Rotational cryptanalysis

In today's world, Rotational cryptanalysis is a topic that arouses interest and debate in different areas. From politics to technology, Rotational cryptanalysis has captured the attention of millions of people around the world, generating passionate discussions and conflicting opinions. Whether due to its impact on society, its historical relevance or its influence on people's daily lives, Rotational cryptanalysis has become a central topic in current conversations. In this article, we will explore different aspects related to Rotational cryptanalysis, from its origins to its possible consequences, with the aim of offering a broad and complete vision of this phenomenon that intrigues us so much.

In cryptography, rotational cryptanalysis is a generic cryptanalytic attack against algorithms that rely on three operations: modular addition, rotation and XORARX for short. Algorithms relying on these operations are popular because they are relatively cheap in both hardware and software and run in constant time, making them safe from timing attacks in common implementations.
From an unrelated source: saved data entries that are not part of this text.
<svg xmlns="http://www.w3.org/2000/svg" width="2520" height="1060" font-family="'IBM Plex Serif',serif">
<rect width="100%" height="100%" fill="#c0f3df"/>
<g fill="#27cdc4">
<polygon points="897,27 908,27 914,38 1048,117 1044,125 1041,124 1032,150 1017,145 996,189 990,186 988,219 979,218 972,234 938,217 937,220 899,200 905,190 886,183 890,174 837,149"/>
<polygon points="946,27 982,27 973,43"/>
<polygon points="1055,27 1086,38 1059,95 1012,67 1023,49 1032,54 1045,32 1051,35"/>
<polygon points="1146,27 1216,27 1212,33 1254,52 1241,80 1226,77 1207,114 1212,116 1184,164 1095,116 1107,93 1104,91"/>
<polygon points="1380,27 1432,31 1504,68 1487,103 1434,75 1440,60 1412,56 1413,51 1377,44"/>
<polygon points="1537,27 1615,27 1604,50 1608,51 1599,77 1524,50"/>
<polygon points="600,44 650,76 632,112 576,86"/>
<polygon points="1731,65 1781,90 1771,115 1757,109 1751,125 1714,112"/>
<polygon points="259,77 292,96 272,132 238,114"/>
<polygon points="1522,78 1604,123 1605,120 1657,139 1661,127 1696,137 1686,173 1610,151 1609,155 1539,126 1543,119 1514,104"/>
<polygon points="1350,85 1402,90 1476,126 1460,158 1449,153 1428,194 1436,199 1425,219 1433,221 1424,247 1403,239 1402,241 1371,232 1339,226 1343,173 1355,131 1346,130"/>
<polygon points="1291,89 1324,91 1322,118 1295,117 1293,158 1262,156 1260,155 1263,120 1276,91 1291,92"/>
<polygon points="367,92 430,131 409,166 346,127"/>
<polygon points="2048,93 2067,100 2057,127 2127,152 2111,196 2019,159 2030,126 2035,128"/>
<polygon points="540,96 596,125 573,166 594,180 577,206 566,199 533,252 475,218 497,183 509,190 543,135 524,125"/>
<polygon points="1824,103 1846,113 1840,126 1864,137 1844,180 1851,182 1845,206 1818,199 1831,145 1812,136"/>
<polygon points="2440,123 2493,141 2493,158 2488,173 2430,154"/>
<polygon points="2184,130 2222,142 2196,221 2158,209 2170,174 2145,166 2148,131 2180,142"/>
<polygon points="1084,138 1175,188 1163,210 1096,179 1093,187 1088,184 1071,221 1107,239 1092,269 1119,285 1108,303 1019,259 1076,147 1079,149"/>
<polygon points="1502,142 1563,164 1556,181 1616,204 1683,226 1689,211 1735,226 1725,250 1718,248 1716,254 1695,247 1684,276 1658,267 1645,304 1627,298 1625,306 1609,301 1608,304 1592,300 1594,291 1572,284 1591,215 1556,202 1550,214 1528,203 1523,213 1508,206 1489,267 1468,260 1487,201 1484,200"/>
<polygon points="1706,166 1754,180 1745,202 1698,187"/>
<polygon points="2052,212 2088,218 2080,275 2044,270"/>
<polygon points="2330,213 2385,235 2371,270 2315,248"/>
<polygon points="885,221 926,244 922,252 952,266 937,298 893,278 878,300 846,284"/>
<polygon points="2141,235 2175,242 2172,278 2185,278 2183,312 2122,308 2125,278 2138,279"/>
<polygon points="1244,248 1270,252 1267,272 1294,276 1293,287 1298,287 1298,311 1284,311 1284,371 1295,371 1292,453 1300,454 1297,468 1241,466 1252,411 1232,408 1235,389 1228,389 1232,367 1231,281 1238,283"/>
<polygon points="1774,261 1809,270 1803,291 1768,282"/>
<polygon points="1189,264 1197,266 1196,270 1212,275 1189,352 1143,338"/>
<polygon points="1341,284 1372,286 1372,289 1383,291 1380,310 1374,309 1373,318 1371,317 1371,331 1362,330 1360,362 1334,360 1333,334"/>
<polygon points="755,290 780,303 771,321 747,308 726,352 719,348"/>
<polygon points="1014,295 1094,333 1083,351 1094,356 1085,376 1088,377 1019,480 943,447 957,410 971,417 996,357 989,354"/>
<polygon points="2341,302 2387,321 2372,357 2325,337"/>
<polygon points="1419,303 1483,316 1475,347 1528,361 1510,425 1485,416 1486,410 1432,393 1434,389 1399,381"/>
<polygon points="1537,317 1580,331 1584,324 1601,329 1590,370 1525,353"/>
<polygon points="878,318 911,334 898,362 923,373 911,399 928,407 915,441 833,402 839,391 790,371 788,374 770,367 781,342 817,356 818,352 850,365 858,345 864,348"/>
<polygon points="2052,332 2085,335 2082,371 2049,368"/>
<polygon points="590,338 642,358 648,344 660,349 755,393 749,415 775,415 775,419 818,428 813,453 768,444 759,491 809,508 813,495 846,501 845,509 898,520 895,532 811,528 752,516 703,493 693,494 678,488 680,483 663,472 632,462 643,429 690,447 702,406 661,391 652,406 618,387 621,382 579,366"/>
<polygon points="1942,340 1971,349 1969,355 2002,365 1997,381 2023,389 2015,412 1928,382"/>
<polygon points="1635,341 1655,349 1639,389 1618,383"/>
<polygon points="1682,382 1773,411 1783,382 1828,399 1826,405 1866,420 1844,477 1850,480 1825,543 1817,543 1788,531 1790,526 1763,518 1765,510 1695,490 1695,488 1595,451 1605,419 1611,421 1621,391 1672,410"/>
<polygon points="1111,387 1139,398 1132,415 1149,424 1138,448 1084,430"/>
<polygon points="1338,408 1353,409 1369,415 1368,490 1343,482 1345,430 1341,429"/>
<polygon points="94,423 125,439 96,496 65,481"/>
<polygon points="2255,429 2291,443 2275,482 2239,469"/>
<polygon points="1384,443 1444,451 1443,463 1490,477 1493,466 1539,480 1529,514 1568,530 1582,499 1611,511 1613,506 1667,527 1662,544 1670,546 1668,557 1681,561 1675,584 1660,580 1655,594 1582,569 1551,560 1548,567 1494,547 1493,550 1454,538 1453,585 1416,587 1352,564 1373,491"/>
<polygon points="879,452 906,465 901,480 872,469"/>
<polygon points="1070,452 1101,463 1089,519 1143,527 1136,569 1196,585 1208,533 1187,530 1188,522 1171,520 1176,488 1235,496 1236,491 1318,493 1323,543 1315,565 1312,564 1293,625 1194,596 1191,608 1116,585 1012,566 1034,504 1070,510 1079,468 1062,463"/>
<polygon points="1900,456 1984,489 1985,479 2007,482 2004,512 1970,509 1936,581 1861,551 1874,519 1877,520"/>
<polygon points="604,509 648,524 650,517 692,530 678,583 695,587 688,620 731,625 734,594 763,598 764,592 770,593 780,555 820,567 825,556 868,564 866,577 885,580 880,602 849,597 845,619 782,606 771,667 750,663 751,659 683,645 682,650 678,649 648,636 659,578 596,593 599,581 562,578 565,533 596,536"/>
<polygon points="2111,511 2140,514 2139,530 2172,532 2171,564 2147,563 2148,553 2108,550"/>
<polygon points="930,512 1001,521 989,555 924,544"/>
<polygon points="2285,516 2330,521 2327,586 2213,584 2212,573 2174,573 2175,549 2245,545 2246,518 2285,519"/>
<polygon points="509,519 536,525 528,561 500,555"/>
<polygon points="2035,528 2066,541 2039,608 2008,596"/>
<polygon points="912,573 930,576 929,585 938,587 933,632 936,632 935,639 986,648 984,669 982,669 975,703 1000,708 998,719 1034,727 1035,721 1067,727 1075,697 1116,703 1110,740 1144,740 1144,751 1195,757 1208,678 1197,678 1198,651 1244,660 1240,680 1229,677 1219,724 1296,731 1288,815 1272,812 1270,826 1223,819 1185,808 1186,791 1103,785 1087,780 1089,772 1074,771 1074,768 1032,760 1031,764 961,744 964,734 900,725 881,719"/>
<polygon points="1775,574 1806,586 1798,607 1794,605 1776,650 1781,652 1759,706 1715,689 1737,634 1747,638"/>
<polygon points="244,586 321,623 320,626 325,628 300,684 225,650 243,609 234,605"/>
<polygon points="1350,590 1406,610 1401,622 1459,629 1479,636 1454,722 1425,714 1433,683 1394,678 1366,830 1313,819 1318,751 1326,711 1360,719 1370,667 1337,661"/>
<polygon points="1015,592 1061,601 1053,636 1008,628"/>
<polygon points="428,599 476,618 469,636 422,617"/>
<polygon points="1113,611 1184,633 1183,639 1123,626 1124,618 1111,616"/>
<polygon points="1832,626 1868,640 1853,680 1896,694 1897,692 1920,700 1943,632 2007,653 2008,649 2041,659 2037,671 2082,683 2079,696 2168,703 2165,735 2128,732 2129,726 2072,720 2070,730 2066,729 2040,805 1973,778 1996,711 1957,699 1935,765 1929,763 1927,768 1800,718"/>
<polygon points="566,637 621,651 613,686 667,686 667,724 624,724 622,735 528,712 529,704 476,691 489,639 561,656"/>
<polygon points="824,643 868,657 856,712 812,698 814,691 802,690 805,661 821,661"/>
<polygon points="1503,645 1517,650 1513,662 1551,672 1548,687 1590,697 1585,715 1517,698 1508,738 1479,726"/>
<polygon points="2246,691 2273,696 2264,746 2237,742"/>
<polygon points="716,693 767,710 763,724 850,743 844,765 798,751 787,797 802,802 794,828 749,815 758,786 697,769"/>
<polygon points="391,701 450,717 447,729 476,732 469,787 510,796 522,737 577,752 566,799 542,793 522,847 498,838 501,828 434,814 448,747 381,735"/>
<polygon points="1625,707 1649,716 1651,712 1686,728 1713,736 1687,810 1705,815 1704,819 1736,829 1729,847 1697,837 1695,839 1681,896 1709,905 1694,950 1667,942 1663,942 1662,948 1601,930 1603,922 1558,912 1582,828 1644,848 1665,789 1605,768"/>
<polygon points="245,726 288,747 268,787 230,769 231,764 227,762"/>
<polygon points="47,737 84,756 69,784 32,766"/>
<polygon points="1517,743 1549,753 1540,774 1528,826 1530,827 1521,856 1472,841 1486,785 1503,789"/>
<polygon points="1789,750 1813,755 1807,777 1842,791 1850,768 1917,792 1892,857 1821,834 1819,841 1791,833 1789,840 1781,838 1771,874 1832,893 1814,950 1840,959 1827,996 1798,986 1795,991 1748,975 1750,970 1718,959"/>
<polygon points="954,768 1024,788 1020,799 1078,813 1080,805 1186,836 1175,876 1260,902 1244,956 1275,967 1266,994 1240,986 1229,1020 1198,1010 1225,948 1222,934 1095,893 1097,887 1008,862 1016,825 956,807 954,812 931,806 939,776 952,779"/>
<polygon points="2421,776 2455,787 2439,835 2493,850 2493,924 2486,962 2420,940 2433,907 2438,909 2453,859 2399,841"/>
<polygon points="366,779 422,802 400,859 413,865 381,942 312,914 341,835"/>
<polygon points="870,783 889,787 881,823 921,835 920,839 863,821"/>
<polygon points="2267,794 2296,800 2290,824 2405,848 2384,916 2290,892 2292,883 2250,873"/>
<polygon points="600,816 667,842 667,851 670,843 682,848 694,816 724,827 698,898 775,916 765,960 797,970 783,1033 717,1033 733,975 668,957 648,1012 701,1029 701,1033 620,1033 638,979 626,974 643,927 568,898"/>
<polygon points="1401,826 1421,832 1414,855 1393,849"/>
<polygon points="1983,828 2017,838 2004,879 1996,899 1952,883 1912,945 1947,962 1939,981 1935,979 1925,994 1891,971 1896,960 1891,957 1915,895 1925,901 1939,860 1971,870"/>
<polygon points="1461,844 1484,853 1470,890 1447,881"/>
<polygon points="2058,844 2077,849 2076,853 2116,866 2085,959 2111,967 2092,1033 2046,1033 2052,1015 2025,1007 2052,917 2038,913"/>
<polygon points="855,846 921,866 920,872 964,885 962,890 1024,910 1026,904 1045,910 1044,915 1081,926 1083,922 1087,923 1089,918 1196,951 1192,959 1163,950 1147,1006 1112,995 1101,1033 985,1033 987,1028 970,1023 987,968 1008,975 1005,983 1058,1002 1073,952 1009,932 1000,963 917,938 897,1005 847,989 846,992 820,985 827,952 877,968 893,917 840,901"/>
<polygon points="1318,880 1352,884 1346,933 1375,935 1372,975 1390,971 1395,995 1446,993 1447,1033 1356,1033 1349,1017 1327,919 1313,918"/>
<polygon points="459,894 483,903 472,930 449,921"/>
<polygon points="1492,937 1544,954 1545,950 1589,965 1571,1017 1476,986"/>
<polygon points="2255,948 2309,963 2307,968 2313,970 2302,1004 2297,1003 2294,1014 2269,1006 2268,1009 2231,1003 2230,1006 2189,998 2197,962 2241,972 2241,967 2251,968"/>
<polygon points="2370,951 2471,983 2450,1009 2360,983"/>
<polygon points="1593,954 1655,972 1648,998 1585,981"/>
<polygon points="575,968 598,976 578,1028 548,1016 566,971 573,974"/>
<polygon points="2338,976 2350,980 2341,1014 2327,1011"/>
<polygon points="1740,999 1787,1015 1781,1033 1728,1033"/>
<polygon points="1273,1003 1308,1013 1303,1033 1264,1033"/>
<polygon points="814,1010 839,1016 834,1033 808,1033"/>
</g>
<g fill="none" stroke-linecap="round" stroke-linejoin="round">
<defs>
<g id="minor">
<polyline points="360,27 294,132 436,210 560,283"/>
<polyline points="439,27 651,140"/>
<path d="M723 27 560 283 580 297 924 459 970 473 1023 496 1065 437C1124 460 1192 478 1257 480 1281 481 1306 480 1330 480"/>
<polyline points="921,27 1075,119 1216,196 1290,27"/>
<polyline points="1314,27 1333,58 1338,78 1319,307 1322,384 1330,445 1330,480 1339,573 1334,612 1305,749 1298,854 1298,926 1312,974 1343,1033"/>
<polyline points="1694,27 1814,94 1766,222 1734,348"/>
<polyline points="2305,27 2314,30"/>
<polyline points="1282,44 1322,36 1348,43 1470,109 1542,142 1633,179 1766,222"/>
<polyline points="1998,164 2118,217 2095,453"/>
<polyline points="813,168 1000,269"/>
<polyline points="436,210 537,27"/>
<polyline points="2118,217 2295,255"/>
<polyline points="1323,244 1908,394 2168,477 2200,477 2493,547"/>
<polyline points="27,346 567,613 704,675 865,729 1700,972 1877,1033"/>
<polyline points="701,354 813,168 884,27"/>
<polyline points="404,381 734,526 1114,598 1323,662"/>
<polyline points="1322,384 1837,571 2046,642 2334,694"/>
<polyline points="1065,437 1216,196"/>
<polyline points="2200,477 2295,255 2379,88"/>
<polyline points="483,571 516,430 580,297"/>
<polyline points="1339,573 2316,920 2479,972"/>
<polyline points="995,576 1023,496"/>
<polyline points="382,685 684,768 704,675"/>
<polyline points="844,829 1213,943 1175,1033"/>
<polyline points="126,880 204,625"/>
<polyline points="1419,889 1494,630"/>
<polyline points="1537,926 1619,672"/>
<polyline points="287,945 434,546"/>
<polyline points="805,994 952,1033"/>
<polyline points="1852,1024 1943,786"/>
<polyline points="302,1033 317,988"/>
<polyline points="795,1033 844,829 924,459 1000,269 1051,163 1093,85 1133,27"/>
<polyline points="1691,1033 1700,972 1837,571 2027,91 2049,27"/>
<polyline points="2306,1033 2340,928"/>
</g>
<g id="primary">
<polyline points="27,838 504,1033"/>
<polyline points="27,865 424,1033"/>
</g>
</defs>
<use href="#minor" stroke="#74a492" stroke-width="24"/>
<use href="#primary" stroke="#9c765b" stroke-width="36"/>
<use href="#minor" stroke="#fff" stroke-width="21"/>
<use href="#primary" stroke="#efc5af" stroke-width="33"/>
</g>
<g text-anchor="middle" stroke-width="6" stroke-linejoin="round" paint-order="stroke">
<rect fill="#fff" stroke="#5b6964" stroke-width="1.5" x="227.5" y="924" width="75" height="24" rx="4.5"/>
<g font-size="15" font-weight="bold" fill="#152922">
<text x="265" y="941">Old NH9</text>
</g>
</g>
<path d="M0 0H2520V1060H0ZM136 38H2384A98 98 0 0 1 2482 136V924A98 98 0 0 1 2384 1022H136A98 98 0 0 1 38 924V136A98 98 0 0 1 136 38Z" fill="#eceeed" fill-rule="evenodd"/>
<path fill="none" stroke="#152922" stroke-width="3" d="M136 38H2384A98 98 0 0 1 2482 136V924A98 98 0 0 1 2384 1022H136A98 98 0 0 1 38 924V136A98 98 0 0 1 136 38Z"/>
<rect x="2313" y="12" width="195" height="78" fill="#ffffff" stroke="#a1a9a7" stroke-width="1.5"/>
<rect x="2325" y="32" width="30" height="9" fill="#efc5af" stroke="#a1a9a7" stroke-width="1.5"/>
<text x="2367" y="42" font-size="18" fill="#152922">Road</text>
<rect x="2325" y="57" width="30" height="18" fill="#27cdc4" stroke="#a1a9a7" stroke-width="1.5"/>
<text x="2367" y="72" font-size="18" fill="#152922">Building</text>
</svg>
The basic idea of rotational cryptanalysis is that both the bit rotation and XOR operations preserve correlations between bit-rotated pairs of inputs, and that addition of bit-rotated inputs also partially preserves bit rotation correlations. Rotational pairs of inputs can thus be used to "see through" the cipher's cascaded ARX operations to a greater degree than might be expected.[1] This ability to "see" correlations through rounds of processing can then be exploited to break the cipher in a way that is similar to differential cryptanalysis.

The term "rotational cryptanalysis" was coined by Dmitry Khovratovich and Ivica Nikolić in 2010 paper "Rotational Cryptanalysis of ARX", which presented the best cryptanalytic attacks at that time against a reduced-round Threefish cipher — part of the Skein hash function, a SHA-3 competition candidate.[1][2] A follow-up attack from the same authors and Christian Rechberger breaks collision resistance of up to 53 of 72 rounds in Skein-256, and 57 of 72 rounds in Skein-512. It also affects the Threefish cipher.[3]

References

  1. ^ a b Khovratovich, Dmitry; Nikolic, Ivica (2010). "Rotational Cryptanalysis of ARX". In Hong, Seokhie; Iwata, Tetsu (eds.). Fast Software Encryption, 17th International Workshop, FSE 2010, Seoul, Korea, February 7-10, 2010, Revised Selected Papers. Lecture Notes in Computer Science. Vol. 6147. Springer. pp. 333–346. doi:10.1007/978-3-642-13858-4_19. ISBN 978-3-642-13857-7.
  2. ^ Bruce Schneier (2010-02-07). "Schneier on Security: New Attack on Threefish".
  3. ^ Dmitry Khovratovich; Ivica Nikolic; Christian Rechberger (2010-10-20). "Rotational Rebound Attacks on Reduced Skein". Cryptology ePrint Archive.